# [Stored items from a collection]
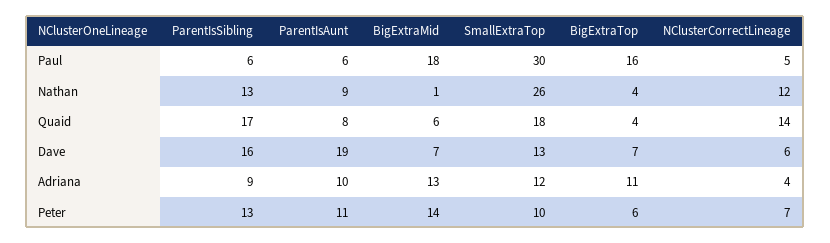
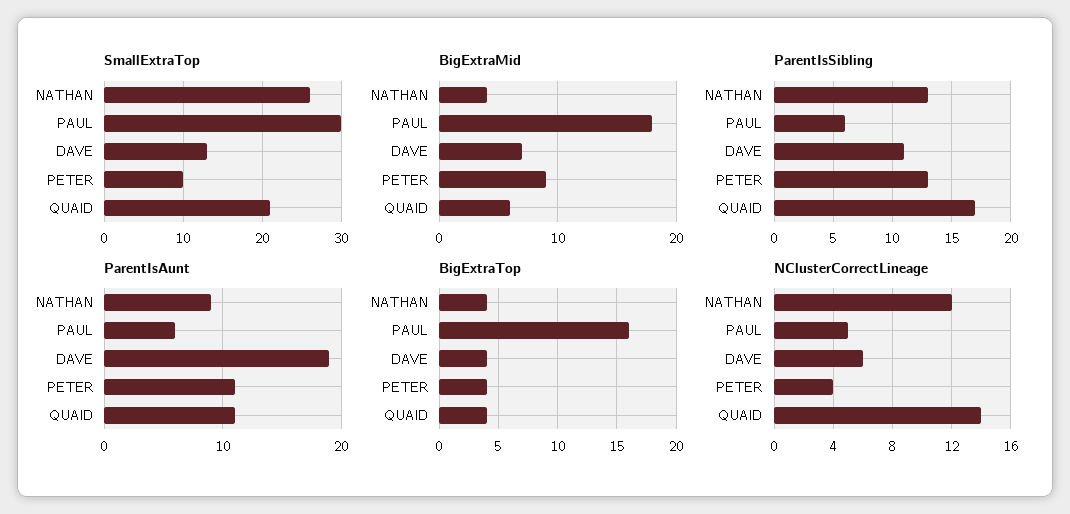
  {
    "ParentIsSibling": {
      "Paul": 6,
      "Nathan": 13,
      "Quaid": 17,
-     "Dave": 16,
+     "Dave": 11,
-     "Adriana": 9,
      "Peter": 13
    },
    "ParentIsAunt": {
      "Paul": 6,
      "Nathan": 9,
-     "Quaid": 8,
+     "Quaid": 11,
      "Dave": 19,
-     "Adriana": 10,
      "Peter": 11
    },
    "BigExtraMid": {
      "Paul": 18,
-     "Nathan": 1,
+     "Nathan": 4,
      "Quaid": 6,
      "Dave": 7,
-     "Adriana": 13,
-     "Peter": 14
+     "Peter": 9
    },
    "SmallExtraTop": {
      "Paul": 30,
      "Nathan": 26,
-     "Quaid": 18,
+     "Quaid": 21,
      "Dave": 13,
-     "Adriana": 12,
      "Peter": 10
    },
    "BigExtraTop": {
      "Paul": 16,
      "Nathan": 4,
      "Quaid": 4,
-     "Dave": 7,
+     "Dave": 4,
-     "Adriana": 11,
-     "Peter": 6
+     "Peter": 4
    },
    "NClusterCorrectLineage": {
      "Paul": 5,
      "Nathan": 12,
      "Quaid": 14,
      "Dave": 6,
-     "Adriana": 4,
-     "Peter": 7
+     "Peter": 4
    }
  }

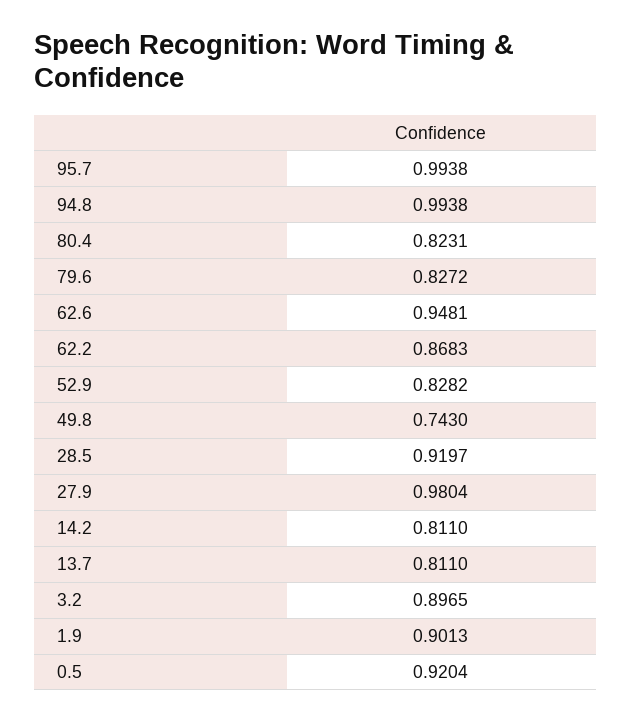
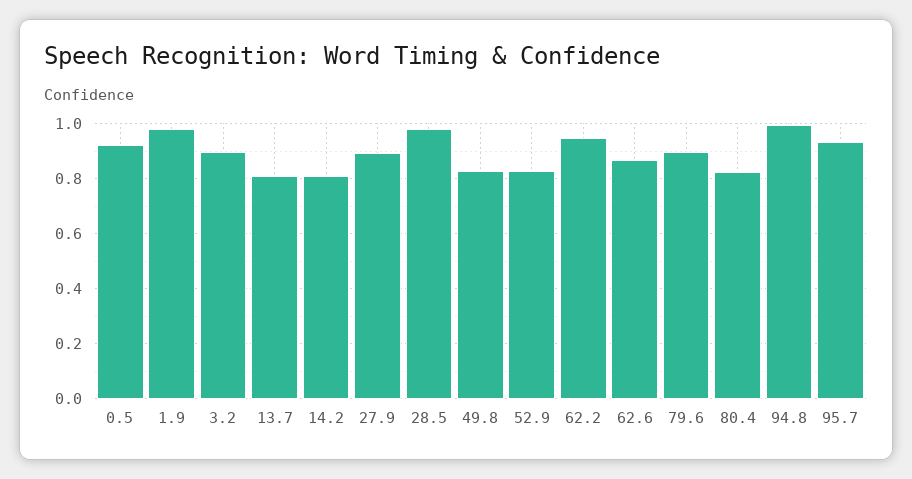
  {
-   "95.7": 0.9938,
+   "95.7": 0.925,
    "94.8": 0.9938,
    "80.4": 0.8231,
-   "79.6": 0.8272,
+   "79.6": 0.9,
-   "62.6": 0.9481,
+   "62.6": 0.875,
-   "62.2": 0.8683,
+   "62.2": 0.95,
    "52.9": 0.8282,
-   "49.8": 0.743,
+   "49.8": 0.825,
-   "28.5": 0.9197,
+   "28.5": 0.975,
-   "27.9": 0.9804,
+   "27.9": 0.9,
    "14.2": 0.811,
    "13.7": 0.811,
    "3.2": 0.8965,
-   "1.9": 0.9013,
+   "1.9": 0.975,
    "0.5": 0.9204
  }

# [What is needed]
Every entry above needs to be printed again exactly, with its pictures left out.

# [Written solution]
  {
    "ParentIsSibling": {
      "Paul": 6,
      "Nathan": 13,
      "Quaid": 17,
-     "Dave": 16,
+     "Dave": 11,
-     "Adriana": 9,
      "Peter": 13
    },
    "ParentIsAunt": {
      "Paul": 6,
      "Nathan": 9,
-     "Quaid": 8,
+     "Quaid": 11,
      "Dave": 19,
-     "Adriana": 10,
      "Peter": 11
    },
    "BigExtraMid": {
      "Paul": 18,
-     "Nathan": 1,
+     "Nathan": 4,
      "Quaid": 6,
      "Dave": 7,
-     "Adriana": 13,
-     "Peter": 14
+     "Peter": 9
    },
    "SmallExtraTop": {
      "Paul": 30,
      "Nathan": 26,
-     "Quaid": 18,
+     "Quaid": 21,
      "Dave": 13,
-     "Adriana": 12,
      "Peter": 10
    },
    "BigExtraTop": {
      "Paul": 16,
      "Nathan": 4,
      "Quaid": 4,
-     "Dave": 7,
+     "Dave": 4,
-     "Adriana": 11,
-     "Peter": 6
+     "Peter": 4
    },
    "NClusterCorrectLineage": {
      "Paul": 5,
      "Nathan": 12,
      "Quaid": 14,
      "Dave": 6,
-     "Adriana": 4,
-     "Peter": 7
+     "Peter": 4
    }
  }

  {
-   "95.7": 0.9938,
+   "95.7": 0.925,
    "94.8": 0.9938,
    "80.4": 0.8231,
-   "79.6": 0.8272,
+   "79.6": 0.9,
-   "62.6": 0.9481,
+   "62.6": 0.875,
-   "62.2": 0.8683,
+   "62.2": 0.95,
    "52.9": 0.8282,
-   "49.8": 0.743,
+   "49.8": 0.825,
-   "28.5": 0.9197,
+   "28.5": 0.975,
-   "27.9": 0.9804,
+   "27.9": 0.9,
    "14.2": 0.811,
    "13.7": 0.811,
    "3.2": 0.8965,
-   "1.9": 0.9013,
+   "1.9": 0.975,
    "0.5": 0.9204
  }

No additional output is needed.